Isso é, sem tirar nem pôr, desinflação de fato, mas nada parecido com isso tende a ocorrer. A oferta dos Estados Unidos está limitada, acima de tudo, por um nível de emprego superelevado, como observei apenas duas semanas atrás. A média de crescimento de dois anos (que inclui 2020, o ano marcado pelo início da covid) foi de mais de 6%. No período de um ano encerrado no primeiro trimestre de 2022, a demanda nominal, na verdade, aumentou mais que 12%.
O crescimento da demanda nominal interna americana é, aritmeticamente, o produto da elevação da demanda por produtos e serviços reais e a alta de seus preços. No âmbito dessa relação causal, se a demanda nominal se expandir muito mais rapidamente do que a capacidade da produção real de acompanhá-la, a inflação é inevitável. No caso de uma economia tão grande como a dos Estados Unidos, a disparada da demanda nominal também afeta os preços do abastecimento de produtos vindos do exterior.
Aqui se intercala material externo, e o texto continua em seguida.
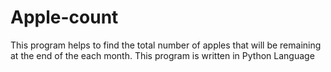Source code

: # Apple-count
This program helps to find the total number of apples that will be remaining at the end of the each month.
This program is written in Python Language
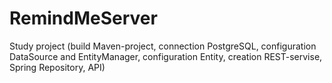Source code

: # RemindMeServer
Study project (build Maven-project, connection PostgreSQL, configuration DataSource and EntityManager, configuration Entity, creation REST-servise, Spring Repository, API)
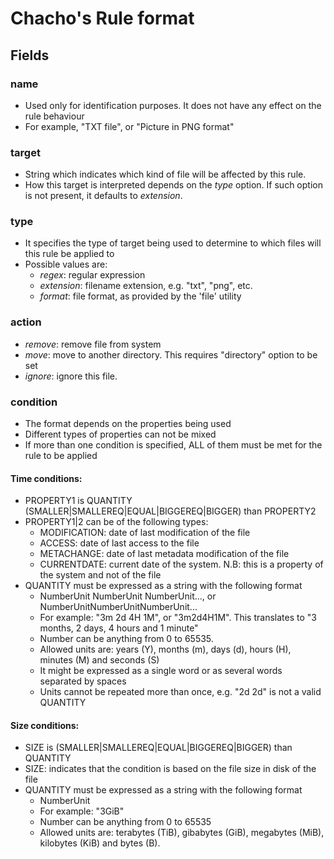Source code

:# Chacho's Rule format

## Fields

### name

* Used only for identification purposes. It does not have any effect on the
rule behaviour
* For example, "TXT file", or "Picture in PNG format"

### target

* String which indicates which kind of file will be affected by this rule.
* How this target is interpreted depends on the *type* option. If such option
  is not present, it defaults to *extension*.

### type

* It specifies the type of target being used to determine to which files will
  this rule be applied to
* Possible values are:
    * *regex*: regular expression
    * *extension*: filename extension, e.g. "txt", "png", etc.
    * *format*: file format, as provided by the 'file' utility

### action

* *remove*: remove file from system
* *move*: move to another directory. This requires "directory" option to be
  set
* *ignore*: ignore this file.

### condition

* The format depends on the properties being used
* Different types of properties can not be mixed
* If more than one condition is specified, ALL of them must be met for the rule
  to be applied

#### Time conditions:

* PROPERTY1 is QUANTITY (SMALLER|SMALLEREQ|EQUAL|BIGGEREQ|BIGGER) than
  PROPERTY2
* PROPERTY1|2 can be of the following types:
    * MODIFICATION: date of last modification of the file
    * ACCESS: date of last access to the file
    * METACHANGE: date of last metadata modification of the file
    * CURRENTDATE: current date of the system. N.B: this is a
    property of the system and not of the file
* QUANTITY must be expressed as a string with the following format
    * NumberUnit NumberUnit NumberUnit..., or NumberUnitNumberUnitNumberUnit...
    * For example: "3m 2d 4H 1M", or "3m2d4H1M". This translates to "3 months, 2 days, 4
      hours and 1 minute"
    * Number can be anything from 0 to 65535.
    * Allowed units are: years (Y), months (m), days (d), hours (H),
      minutes (M) and seconds (S)
    * It might be expressed as a single word or as several words separated
      by spaces
    * Units cannot be repeated more than once, e.g. "2d 2d" is not a valid
      QUANTITY

#### Size conditions:

* SIZE is (SMALLER|SMALLEREQ|EQUAL|BIGGEREQ|BIGGER) than QUANTITY
* SIZE: indicates that the condition is based on the file size in disk of the
  file
* QUANTITY must be expressed as a string with the following format
    * NumberUnit
    * For example: "3GiB"
    * Number can be anything from 0 to 65535
    * Allowed units are: terabytes (TiB), gibabytes (GiB), megabytes (MiB),
      kilobytes (KiB) and bytes (B).
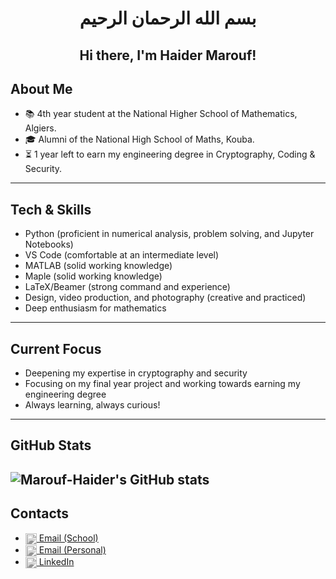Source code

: <h1 align="center" dir="rtl">بسم الله الرحمان الرحيم</h1>
<h2 align="center">Hi there, I'm Haider Marouf!</h2>

 ## About Me
<ul>
  <li>📚 4th year student at the National Higher School of Mathematics, Algiers.</li>
  <li>🎓 Alumni of the National High School of Maths, Kouba.</li>
  <li>⏳ 1 year left to earn my engineering degree in Cryptography, Coding & Security.</li>
</ul>

---

 ## Tech & Skills

<ul>
    <li> Python (proficient in numerical analysis, problem solving, and Jupyter Notebooks)</li>
    <li> VS Code (comfortable at an intermediate level)</li>
    <li> MATLAB (solid working knowledge)</li>
    <li> Maple (solid working knowledge)</li>
    <li> LaTeX/Beamer (strong command and experience)</li>
    <li> Design, video production, and photography (creative and practiced)</li>
    <li> Deep enthusiasm for mathematics</li>
</ul>

---

## Current Focus

<ul>
  <li>Deepening my expertise in cryptography and security</li>
<li>Focusing on my final year project and working towards earning my engineering degree</li>
  <li>Always learning, always curious!</li>
</ul>

---
## GitHub Stats
![Marouf-Haider's GitHub stats](https://github-readme-stats.vercel.app/api?username=Marouf-Haider&show_icons=true&theme=transparent)
---
## Contacts

<ul>
<li><a href="mailto:haider.marouf@nhsm.edu.dz"><img src="https://cdn.jsdelivr.net/gh/simple-icons/simple-icons/icons/maildotru.svg" width="18" style="vertical-align:middle;filter: grayscale(100%);" alt="Email" /> Email (School)</a></li>
<li><a href="mailto:ensmmarouf@gmail.com"><img src="https://cdn.jsdelivr.net/gh/simple-icons/simple-icons/icons/maildotru.svg" width="18" style="vertical-align:middle;filter: grayscale(100%);" alt="Email" /> Email (Personal)</a></li>
<li><a href="https://www.linkedin.com/in/haider-marouf-1149b1316"><img src="https://cdn.jsdelivr.net/gh/simple-icons/simple-icons/icons/linkedin.svg" width="18" style="vertical-align:middle;filter: grayscale(100%);" alt="LinkedIn" /> LinkedIn</a></li>
</ul>
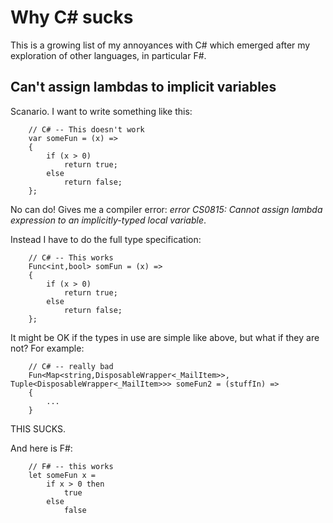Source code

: # Why C# sucks #

This is a growing list of my annoyances with C# which emerged after my exploration of other languages, in particular F#.


## Can't assign lambdas to implicit variables ##

Scanario. I want to write something like this:

        // C# -- This doesn't work
        var someFun = (x) => 
        {
            if (x > 0)
                return true;
            else
                return false;
        };

No can do! Gives me a compiler error: _error CS0815: Cannot assign lambda expression to an implicitly-typed local variable_.

Instead I have to do the full type specification:

        // C# -- This works
        Func<int,bool> somFun = (x) =>
        {
            if (x > 0)
                return true;
            else
                return false;
        };

It might be OK if the types in use are simple like above, but what if they are not? For example:

        // C# -- really bad
        Fun<Map<string,DisposableWrapper<_MailItem>>, Tuple<DisposableWrapper<_MailItem>>> someFun2 = (stuffIn) =>
        {
            ...
        }


    
THIS SUCKS.

And here is F#:

        // F# -- this works
        let someFun x = 
            if x > 0 then 
                true 
            else 
                false



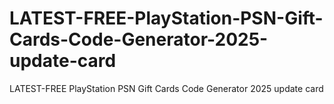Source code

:# LATEST-FREE-PlayStation-PSN-Gift-Cards-Code-Generator-2025-update-card
LATEST-FREE PlayStation PSN Gift Cards Code Generator 2025 update card
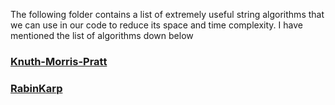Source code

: The following folder contains a list of extremely useful string algorithms that we can use in our  code to reduce
its space and time complexity.
I have mentioned the list of algorithms down below
### [Knuth-Morris-Pratt](Stringbasedalgorithms/KMP/readme.md)
### [RabinKarp](Stringbasedalgorithms/RabinKarp/readme.md)
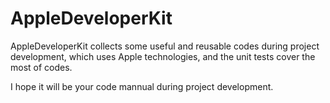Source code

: # AppleDeveloperKit



AppleDeveloperKit collects some useful and reusable codes during project development, which uses Apple technologies, and the unit tests cover the most of codes.

I hope it will be your code mannual during project development.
O fato de autoridades de outros países terem seguido políticas semelhantes reforça essa tendência. Sim, a recessão induzida pela covid criou um desaquecimento significativo, mas não dessa extensão. O choque negativo da ponta da oferta causado pela guerra na Ucrânia agravou todo esse quadro.
Mas não podemos prever que essa acelerada elevação da demanda nominal arrefeça para o nível de cerca 4% compatível com um crescimento econômico e com uma inflação potenciais de 2% anuais cada um. A expansão da demanda nominal é, de longe, muito superior ao nível das taxas de juros. De fato, ela não apenas alcançou índices nunca vistos desde a década de 1970 como a discrepância entre seu nível atual e a taxa de juros de 10 anos é muito maior do que naquela época.
Por que é que pessoas que veem sua renda nominal crescer a essas taxas teriam medo de tomar polpudos empréstimos, a baixas taxas de juros, principalmente num momento em que muitas delas contam com balanços fortalecidos pelo respaldo que tiveram na era da covid? Não é muito mais plausível que o crescimento do crédito e, portanto, que a demanda nominal, permaneçam fortes? Pense no seguinte: mesmo se o crescimento anual da demanda nominal tivesse de despencar para 6%, isso implicaria em uma inflação de 4%, não de 2%.
A combinação de políticas fiscais e monetárias implementadas em 2020 e em 2021 provocou um incêndio inflacionário. A crença de que essas chamas vão se extinguir com uma variação modesta nas taxas de juros e sem um aumento do desemprego é otimista demais. Se esse quadro sombrio for correto, a inflação vai cair, mas talvez somente para algo em torno de 4%. A inflação mais elevada será o novo normal. O Fed terá, então, de entrar em campo novamente ou terá de abandonar sua meta, o que desestabilizará as expectativas e fará com que perca credibilidade. Esse será um ciclo de estagflação, uma decorrência da interação entre choques e erros cometidos pelas autoridades fiscais e monetárias.
Os desdobramentos políticos disso são perturbadores, principalmente diante da grande superoferta de populistas malucos. Mas as conclusões de política pública também são claras. Se a década de 1970 tem alguma coisa a nos ensinar, é que o período para sufocar um aumento da inflação é no seu início, quando as expectativas ainda estão do lado das autoridades. O Fed tem de reiterar que está determinado a reduzir o crescimento da demanda para taxas compatíveis com o crescimento potencial e com a meta de inflação americanos. E, mais, limitar-se a dizer isso não é suficiente. Ele tem de fazer isso também. (Tradução de Rachel Warszawski)
Martin Wolf é editor e principal analista econômico do Financial Times.